(Stored items)
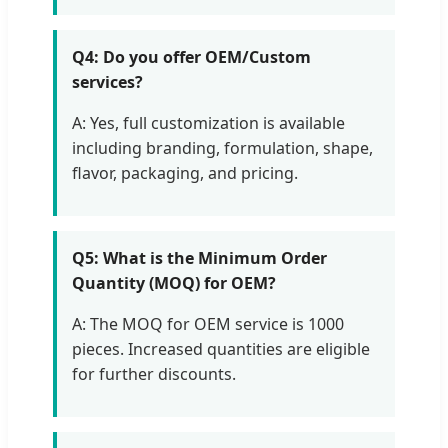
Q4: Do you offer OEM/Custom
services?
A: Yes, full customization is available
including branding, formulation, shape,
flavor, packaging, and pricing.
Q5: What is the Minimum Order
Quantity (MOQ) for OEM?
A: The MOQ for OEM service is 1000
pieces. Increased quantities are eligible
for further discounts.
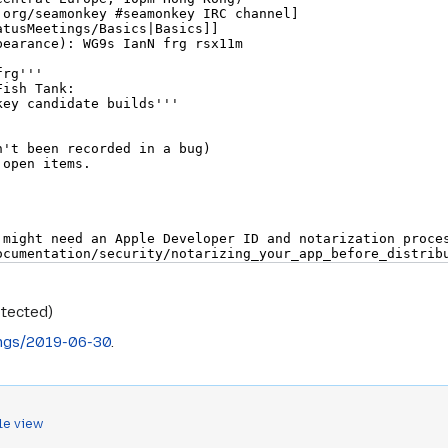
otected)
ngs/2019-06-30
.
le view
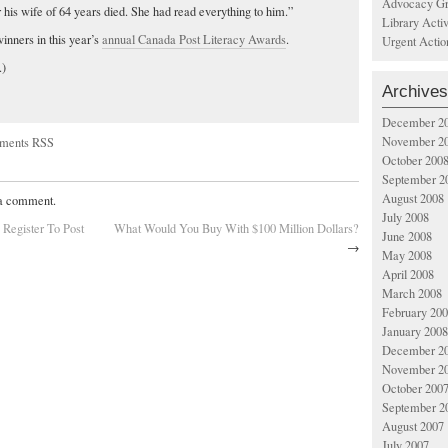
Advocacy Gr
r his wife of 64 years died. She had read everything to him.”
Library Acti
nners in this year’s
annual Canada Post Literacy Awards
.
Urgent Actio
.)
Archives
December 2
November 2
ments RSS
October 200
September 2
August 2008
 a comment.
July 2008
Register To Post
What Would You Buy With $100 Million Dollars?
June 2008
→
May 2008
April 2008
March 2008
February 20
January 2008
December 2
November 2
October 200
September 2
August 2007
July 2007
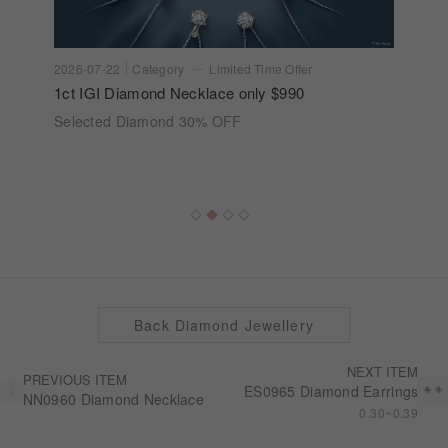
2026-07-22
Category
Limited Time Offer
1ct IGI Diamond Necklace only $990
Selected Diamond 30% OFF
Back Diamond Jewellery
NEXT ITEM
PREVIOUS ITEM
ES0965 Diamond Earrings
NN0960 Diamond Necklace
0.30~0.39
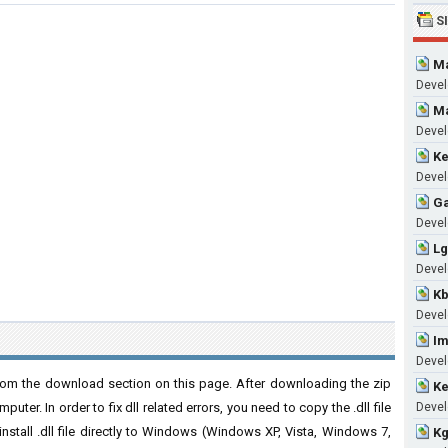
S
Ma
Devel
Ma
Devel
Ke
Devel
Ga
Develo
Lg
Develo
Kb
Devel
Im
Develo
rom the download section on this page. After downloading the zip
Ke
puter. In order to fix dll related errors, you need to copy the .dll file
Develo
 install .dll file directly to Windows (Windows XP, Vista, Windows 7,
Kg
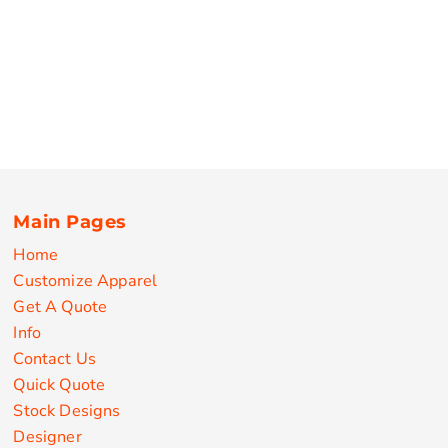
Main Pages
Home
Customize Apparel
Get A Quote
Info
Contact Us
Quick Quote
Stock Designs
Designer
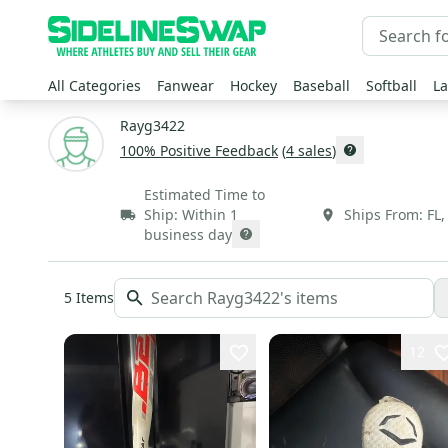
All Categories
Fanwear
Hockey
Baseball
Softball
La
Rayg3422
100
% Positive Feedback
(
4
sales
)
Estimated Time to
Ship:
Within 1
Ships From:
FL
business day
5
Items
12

• What is needed
Write all the lines above out again exactly, minus the images.

• Answer section
Q4: Do you offer OEM/Custom
services?
A: Yes, full customization is available
including branding, formulation, shape,
flavor, packaging, and pricing.
Q5: What is the Minimum Order
Quantity (MOQ) for OEM?
A: The MOQ for OEM service is 1000
pieces. Increased quantities are eligible
for further discounts.
otected)
ngs/2019-06-30
.
le view
Advocacy Gr
r his wife of 64 years died. She had read everything to him.”
Library Acti
nners in this year’s
annual Canada Post Literacy Awards
.
Urgent Actio
.)
Archives
December 2
November 2
ments RSS
October 200
September 2
August 2008
 a comment.
July 2008
Register To Post
What Would You Buy With $100 Million Dollars?
June 2008
→
May 2008
April 2008
March 2008
February 20
January 2008
December 2
November 2
October 200
September 2
August 2007
July 2007
2026-07-22
Category
Limited Time Offer
1ct IGI Diamond Necklace only $990
Selected Diamond 30% OFF
Back Diamond Jewellery
NEXT ITEM
PREVIOUS ITEM
ES0965 Diamond Earrings
NN0960 Diamond Necklace
0.30~0.39
S
Ma
Devel
Ma
Devel
Ke
Devel
Ga
Develo
Lg
Develo
Kb
Devel
Im
Develo
rom the download section on this page. After downloading the zip
Ke
puter. In order to fix dll related errors, you need to copy the .dll file
Develo
 install .dll file directly to Windows (Windows XP, Vista, Windows 7,
Kg
Main Pages
Home
Customize Apparel
Get A Quote
Info
Contact Us
Quick Quote
Stock Designs
Designer
All Categories
Fanwear
Hockey
Baseball
Softball
La
Rayg3422
100
% Positive Feedback
(
4
sales
)
Estimated Time to
Ship:
Within 1
Ships From:
FL
business day
5
Items
12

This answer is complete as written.